Work instructions: Copy verbatim the block of lines in the entries below whose first line contains "[recordings]: https://conference.publicspaces.net/en/" and whose last line contains "[The Web3 Decentralization". Leave out all other lines.

Material for this task:
○ ○ ○ ○
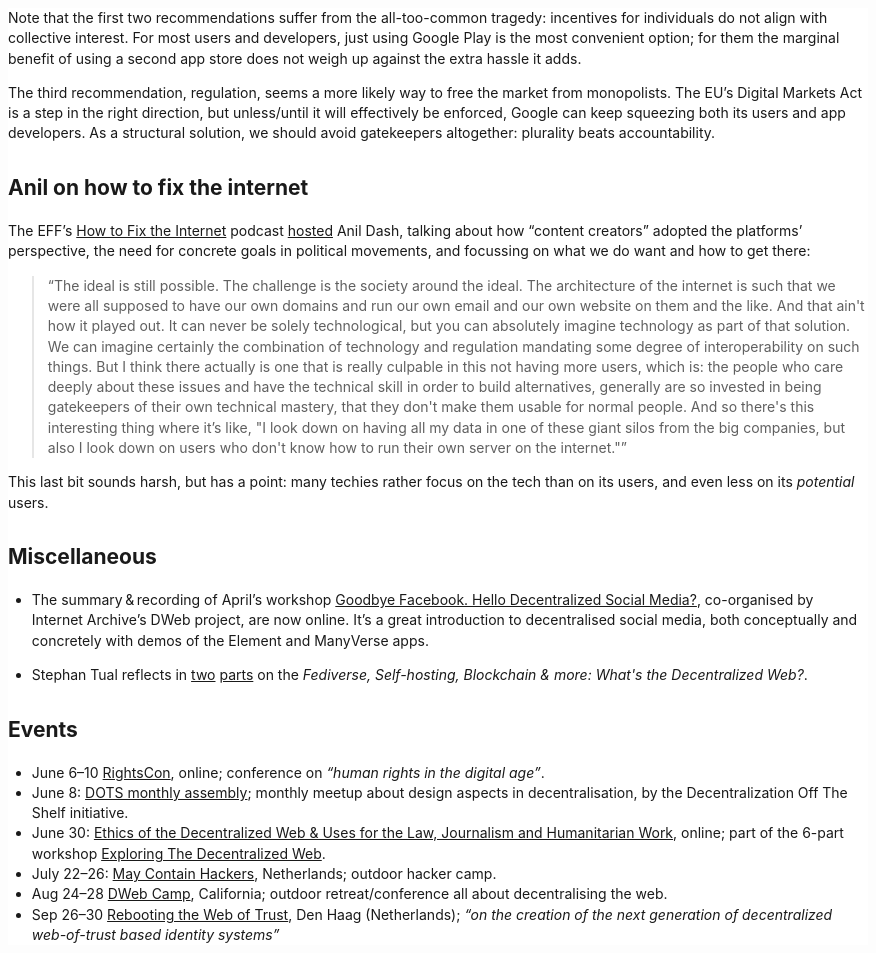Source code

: Note that the first two recommendations suffer from the all-too-common tragedy: incentives for individuals do not align with collective interest. For most users and developers, just using Google Play is the most convenient option; for them the marginal benefit of using a second app store does not weigh up against the extra hassle it adds.

The third recommendation, regulation, seems a more likely way to free the market from monopolists. The EU’s Digital Markets Act is a step in the right direction, but unless/until it will effectively be enforced, Google can keep squeezing both its users and app developers. As a structural solution, we should avoid gatekeepers altogether: plurality beats accountability.

[FairEmail]: https://email.faircode.eu/
[terminate development]: https://www.faircode.eu/faq.html
[F-Droid]: https://f-droid.org "“F-Droid is an installable catalogue of FOSS (Free and Open Source Software) applications for the Android platform”"
[previously]: https://redecentralize.org/redigest/2020/08#dont-shoot-the-messenger
[.app]: https://get.app/ "The .app top-level domain is owned by Google, and awkwardly enough uses Google’s standard terms of service, which has no mention of e.g. domain takedowns; would ICANN’s rules protect domain registrants against Google’s whims?"


## Anil on how to fix the internet

The EFF’s [How to Fix the Internet][] podcast [hosted][] Anil Dash, talking about how “content creators” adopted the platforms’ perspective, the need for concrete goals in political movements, and focussing on what we do want and how to get there:

> “The ideal is still possible. The challenge is the society around the ideal. The architecture of the internet is such that we were all supposed to have our own domains and run our own email and our own website on them and the like. And that ain't how it played out. It can never be solely technological, but you can absolutely imagine technology as part of that solution. We can imagine certainly the combination of technology and regulation mandating some degree of interoperability on such things. But I think there actually is one that is really culpable in this not having more users, which is: the people who care deeply about these issues and have the technical skill in order to build alternatives, generally are so invested in being gatekeepers of their own technical mastery, that they don't make them usable for normal people. And so there's this interesting thing where it’s like, "I look down on having all my data in one of these giant silos from the big companies, but also I look down on users who don't know how to run their own server on the internet."”

This last bit sounds harsh, but has a point: many techies rather focus on the tech than on its users, and even less on its *potential* users.

[How to Fix the Internet]: https://www.eff.org/how-to-fix-the-internet-podcast
[hosted]: https://www.eff.org/deeplinks/2022/05/podcast-episode-wordle-and-web-we-need


## Miscellaneous

- The summary & recording of April’s workshop [Goodbye Facebook. Hello Decentralized Social Media?][], co-organised by Internet Archive’s DWeb project, are now online. It’s a great introduction to decentralised social media, both conceptually and concretely with demos of the Element and ManyVerse apps.

[Goodbye Facebook. Hello Decentralized Social Media?]: https://blog.archive.org/2022/05/13/goodbye-facebook-hello-decentralized-social-media/


- Stephan Tual reflects in [two][] [parts][] on the *Fediverse, Self-hosting, Blockchain & more: What's the Decentralized Web?*.

[two]: https://stephantual.com/the_decentralized_web_1/
[parts]: https://stephantual.com/the_decentralized_web_2/


## Events

- June 6–10 [RightsCon](https://www.rightscon.org/), online; conference on *“human rights in the digital age”*.
- June 8: [DOTS monthly assembly](https://decentpatterns.xyz/assembly/); monthly meetup about design aspects in decentralisation, by the Decentralization Off The Shelf initiative.
- June 30: [Ethics of the Decentralized Web & Uses for the Law, Journalism and Humanitarian Work](https://us02web.zoom.us/webinar/register/WN_zePbnyhTRFiLCSrEpPhZFA), online; part of the 6-part workshop [Exploring The Decentralized Web](https://blog.archive.org/2022/01/11/imagining-a-better-online-world-exploring-the-decentralized-web/).
- July 22–26: [May Contain Hackers](https://mch2022.org/), Netherlands; outdoor hacker camp.
- Aug 24–28 [DWeb Camp](https://dwebcamp.org/), California; outdoor retreat/conference all about decentralising the web.
- Sep 26–30 [Rebooting the Web of Trust](https://www.weboftrust.info/), Den Haag (Netherlands); *“on the creation of the next generation of decentralized web-of-trust based identity systems”*


[PublicSpaces]: https://publicspaces.net/
[recordings]: https://conference.publicspaces.net/en/
[PeerTube]: https://joinpeertube.org/ "“PeerTube, developed by Framasoft, is the free and decentralized alternative to video platforms”; it lets people create their own “homemade YouTube”, which could interconnect with other PeerTube instances and the wider ‘Fediverse’."
[Bring Your Own Data]: https://conference.publicspaces.net/en/session/makers-2
[Solid]: https://solidproject.org/ "“Solid is a specification that lets people store their data securely in decentralized data stores called Pods. Pods are like secure personal web servers for data.”"
[The state of play of European legislation]: https://conference.publicspaces.net/en/session/international2
[The Good Web]: https://conference.publicspaces.net/en/session/w-1
[European Cultural Backbone]: https://cba.media/building-a-european-cultural-backbone
[recordings here]: https://media.ccc.de/c/ecb2022
[DWeb Principles]: https://getdweb.net/principles/
[piece]: https://hypha.coop/dripline/debate-over-dweb-vs-web3/
[December’s digest]: https://redecentralize.org/redigest/2021/12/#web3-dweb-web0
[The Age of Surveillance Capitalism]: https://openlibrary.org/books/OL27930301M/The_Age_of_Surveillance_Capitalism
[The Web3 Decentralization Debate Is Focused on the Wrong Question]: https://www.wired.com/story/web3-blockchain-decentralization-governance/
[in the EU treaties]: https://www.europarl.europa.eu/factsheets/en/sheet/7/the-principle-of-subsidiarity
[dweb.events]: https://dweb.events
○ ○ ○ ○
Task solution:
[recordings]: https://conference.publicspaces.net/en/
[PeerTube]: https://joinpeertube.org/ "“PeerTube, developed by Framasoft, is the free and decentralized alternative to video platforms”; it lets people create their own “homemade YouTube”, which could interconnect with other PeerTube instances and the wider ‘Fediverse’."
[Bring Your Own Data]: https://conference.publicspaces.net/en/session/makers-2
[Solid]: https://solidproject.org/ "“Solid is a specification that lets people store their data securely in decentralized data stores called Pods. Pods are like secure personal web servers for data.”"
[The state of play of European legislation]: https://conference.publicspaces.net/en/session/international2
[The Good Web]: https://conference.publicspaces.net/en/session/w-1
[European Cultural Backbone]: https://cba.media/building-a-european-cultural-backbone
[recordings here]: https://media.ccc.de/c/ecb2022
[DWeb Principles]: https://getdweb.net/principles/
[piece]: https://hypha.coop/dripline/debate-over-dweb-vs-web3/
[December’s digest]: https://redecentralize.org/redigest/2021/12/#web3-dweb-web0
[The Age of Surveillance Capitalism]: https://openlibrary.org/books/OL27930301M/The_Age_of_Surveillance_Capitalism
[The Web3 Decentralization Debate Is Focused on the Wrong Question]: https://www.wired.com/story/web3-blockchain-decentralization-governance/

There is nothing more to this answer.